How about two animal rights defenders protesting the cruelty of sending pigs to a slaughterhouse in Bonn, Germany when suddenly all two thousand pigs broke loose and escaped through a broken fence, stampeding madly and trampled the two protesters to death?
Talk about ironic.
Then there was the Iraqi terrorist Khay Rahnajet who didn't pay enough postage on a letter bomb. It came back with "Return to Sender" stamped on it and forgot it was the bomb, opened it and was blown to bits.
The email asks, "Feeling better now?"
OK, don't label me a sadist because I laughed at these. I'm not laughing at death or the misfortunes of someone else. They're funny because they're so ironic. Although I gotta tell you, the last one about the terrorist sounds like poetic justice to me.
These definitely put a damper on my pity party.
The next email was a video of U.S. Soldiers and Marines who work in horrid conditions in the Middle East and still manages to keep their sense of humor. They rewrote the words to the popular Beach Boys song, "A Place called Kokomo" and features several soldiers singing and showing off the many "fun attributes" of their duties. It starts out in the catchy beat of "Croatia, Albania, somewhere near Romania... Somewhere far overseas, there's a place called Kosovo..."
Very cute. But it doesn't hide the fact that these servicemen and women would rather be home than far away in harm's way. Serving for all of us here in the Land of the Free and the Home of the Brave.
The segment on the radio was a caller responding to all the news of backups and accidents that turned segments of routes 33, 78 and 22 into parking lots. She said, "For all those stuck in traffic this morning, just remember how much better off you are than the people in Haiti."
Ahhh.

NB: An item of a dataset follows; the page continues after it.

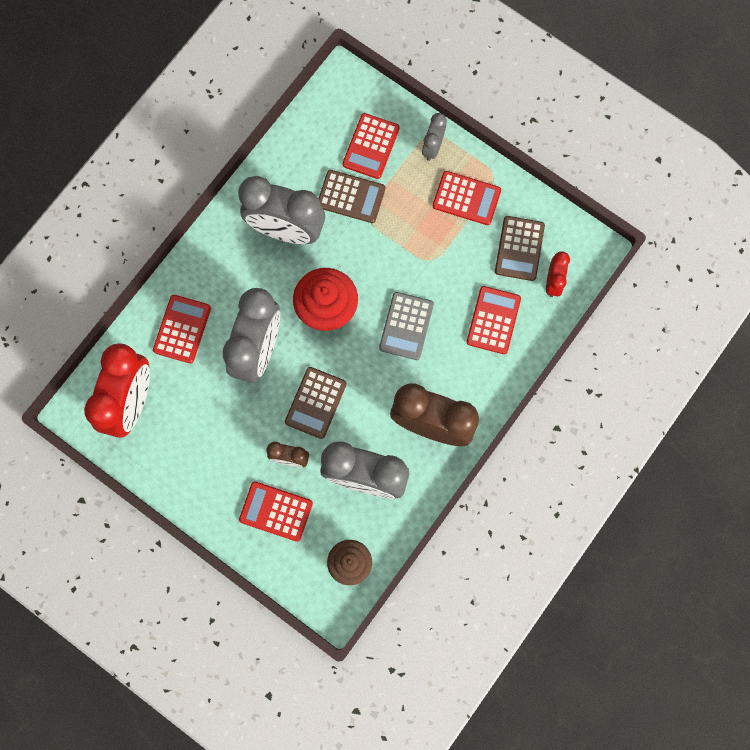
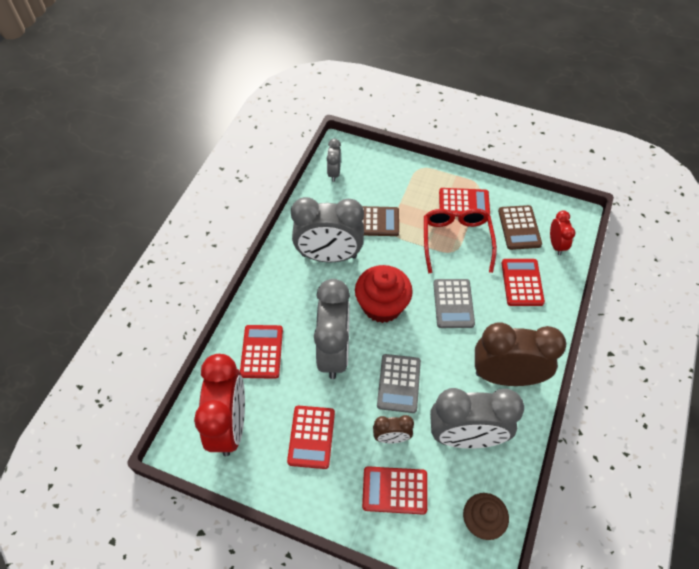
camera: 15 degrees left, 20 degrees down
(315, 403) = (399, 383): brown calculator -> grey calculator
(371, 146) = (377, 185): red calculator -> red calculator (311, 437)
(432, 147) = (424, 176): grey clock -> grey clock (334, 173)
(438, 248) = (456, 241): none -> red glasses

Puts things in perspective, don't you think?
I am so grateful that the Lord puts these things before me whenever I start to feel sorry for myself. And after all these years, you'd think I'd get use to Him doing that but I'm still amazed at His timing.
So, I hope if you were in the midst of a pity party for yourself before you read this, it helped put some things in perspective for you, too.

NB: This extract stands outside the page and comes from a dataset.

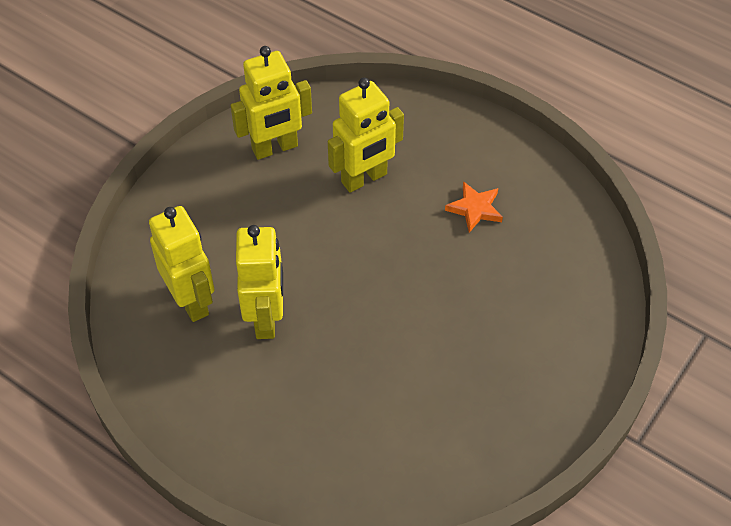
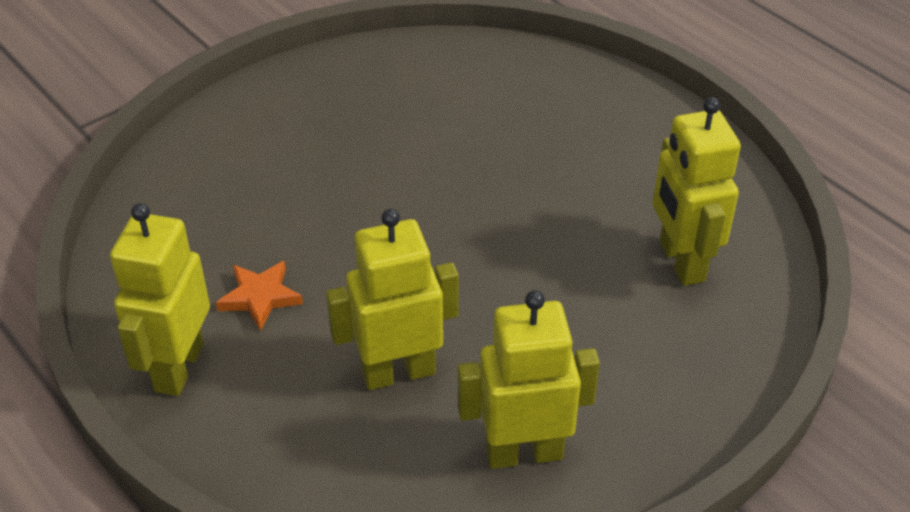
camera: 165 degrees left, 10 degrees down
(266, 318) = (586, 224): yellow robot -> yellow robot (178, 367)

If not, think about how lucky you were not to be in a hospital's Intensive Care Unit where patients kept dying in the same bed on Sunday mornings at 11 a.m. After becoming aware of this phenomenon, a worldwide team of experts assembled on a Sunday morning. They observed the part-time Sunday sweeper come into the ward at 11 a.m. and unplug the life support system so he could use the vacuum cleaner.
I'm just saying... I'm definitely feeling better and canceling the pity party. How about you?